DATA RECORDS START
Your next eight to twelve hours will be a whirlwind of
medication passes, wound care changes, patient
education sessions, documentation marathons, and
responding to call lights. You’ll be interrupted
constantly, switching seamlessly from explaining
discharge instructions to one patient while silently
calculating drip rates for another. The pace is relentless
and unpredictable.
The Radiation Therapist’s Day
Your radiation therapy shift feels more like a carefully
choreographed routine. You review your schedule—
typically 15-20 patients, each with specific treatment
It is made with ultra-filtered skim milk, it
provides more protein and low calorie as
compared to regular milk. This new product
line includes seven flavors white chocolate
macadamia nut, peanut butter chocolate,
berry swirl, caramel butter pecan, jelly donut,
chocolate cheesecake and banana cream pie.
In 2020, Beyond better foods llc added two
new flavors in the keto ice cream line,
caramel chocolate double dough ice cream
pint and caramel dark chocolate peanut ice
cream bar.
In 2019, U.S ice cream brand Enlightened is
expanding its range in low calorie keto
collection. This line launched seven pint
DATA RECORDS END
DATA RECORDS START
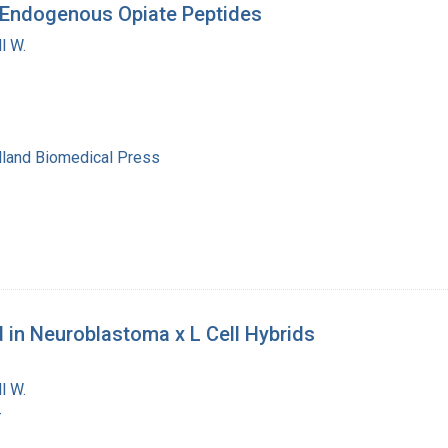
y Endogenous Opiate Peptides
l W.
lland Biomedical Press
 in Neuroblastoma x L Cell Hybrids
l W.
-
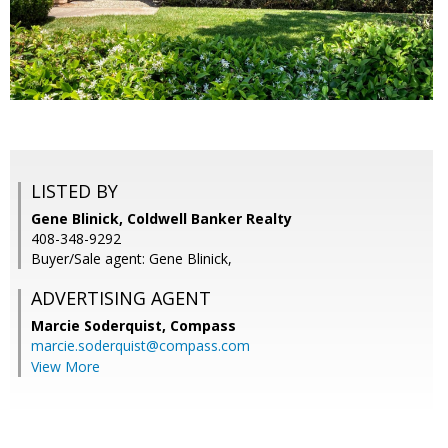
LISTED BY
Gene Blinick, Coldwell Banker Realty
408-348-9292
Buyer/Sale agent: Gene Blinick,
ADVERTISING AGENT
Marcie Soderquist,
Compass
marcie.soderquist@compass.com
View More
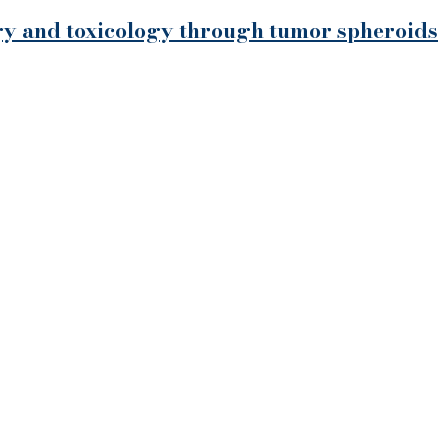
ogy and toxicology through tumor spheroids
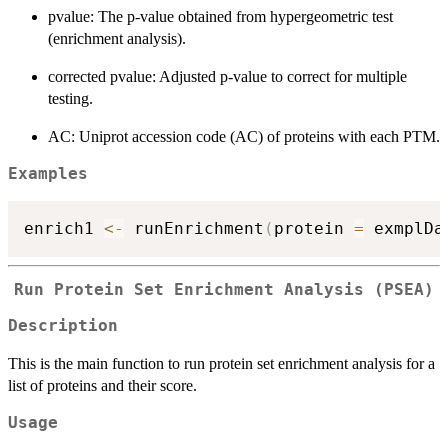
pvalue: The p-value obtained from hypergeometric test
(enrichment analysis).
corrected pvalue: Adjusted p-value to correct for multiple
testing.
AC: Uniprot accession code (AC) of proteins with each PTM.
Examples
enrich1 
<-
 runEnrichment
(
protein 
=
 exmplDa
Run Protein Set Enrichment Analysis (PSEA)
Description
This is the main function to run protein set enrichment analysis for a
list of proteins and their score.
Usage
DATA RECORDS END
THE PROBLEM
Nothing except the lines from the one containing "lland Biomedical Press" through the one containing "This is the" should appear in the answer, exactly as above and without pictures.

RESULT OF THIS TASK
lland Biomedical Press
 in Neuroblastoma x L Cell Hybrids
l W.
-
LISTED BY
Gene Blinick, Coldwell Banker Realty
408-348-9292
Buyer/Sale agent: Gene Blinick,
ADVERTISING AGENT
Marcie Soderquist,
Compass
marcie.soderquist@compass.com
View More
ogy and toxicology through tumor spheroids
pvalue: The p-value obtained from hypergeometric test
(enrichment analysis).
corrected pvalue: Adjusted p-value to correct for multiple
testing.
AC: Uniprot accession code (AC) of proteins with each PTM.
Examples
enrich1 
<-
 runEnrichment
(
protein 
=
 exmplDa
Run Protein Set Enrichment Analysis (PSEA)
Description
This is the main function to run protein set enrichment analysis for a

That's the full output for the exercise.